IBM/db2-event-store-clickstream

Name: db2-event-store-clickstream

Owner: International Business Machines

Description: Sample notebooks demonstrate a use case of clickstream analysis with IBM Db2 Event Store using Scala APIs to ingest and analyze web event data.

Created: 2018-05-04 16:17:49.0

Updated: 2018-05-23 22:07:00.0

Pushed: 2018-05-23 22:07:01.0

Homepage:

Size: 771

Language: Jupyter Notebook

GitHub Committers

UserMost Recent Commit# Commits

Other Committers

UserEmailMost Recent Commit# Commits

README

Clickstream Analysis with IBM Db2 Event Store

IBM Db2 Event Store offers high-speed ingestion and real-time analytics for large volumes of streaming data. The platform enables event-driven applications to persist event data at scale and powers high performance Spark analytics on all data for quick insights. In this Code Pattern, we will see how a retail business uses IBM Db2 Event Store to capture and analyze clickstream data from its web channels. The clickstream analysis helps the business to closely track customer browsing patterns and better understand their changing interests. Acting on these insights, the business offers a personalized experience for every customer with targeted offers to drive sales.

Sample notebooks demonstrate the use case of clickstream analysis with IBM Db2 Event Store using Scala APIs to ingest and analyze web event data. Credit goes to Siva Anne of the IBM Data Science Elite Team for the original Jupyter Notebooks.

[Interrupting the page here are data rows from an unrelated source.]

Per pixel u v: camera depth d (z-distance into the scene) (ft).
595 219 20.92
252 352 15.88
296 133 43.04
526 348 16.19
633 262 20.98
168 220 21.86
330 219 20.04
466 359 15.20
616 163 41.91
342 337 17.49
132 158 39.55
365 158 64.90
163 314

When the reader has completed this code pattern, they will understand how to:

Flow
  1. Add a CSV file as a data asset
  2. Run a Jupyter Notebook using Scala to ingest data from the CSV file into Event Store
  3. Run a Jupyter Notebook using Scala and the Brunel visualization language to analyze the data from Event Store
Included components
Featured technologies

Steps

Run locally
  1. Install IBM Db2 Event Store Developer Edition
  2. Clone the repo
  3. Add the CSV file as a data asset
  4. Import and run the Jupyter Notebook to ingest data
  5. Import and run the Jupyter Notebook to analyze the data
  6. See the results
1. Install IBM Db2 Event Store Developer Edition

Install IBM® Db2® Event Store Developer Edition on Mac, Linux, or Windows by following the instructions here.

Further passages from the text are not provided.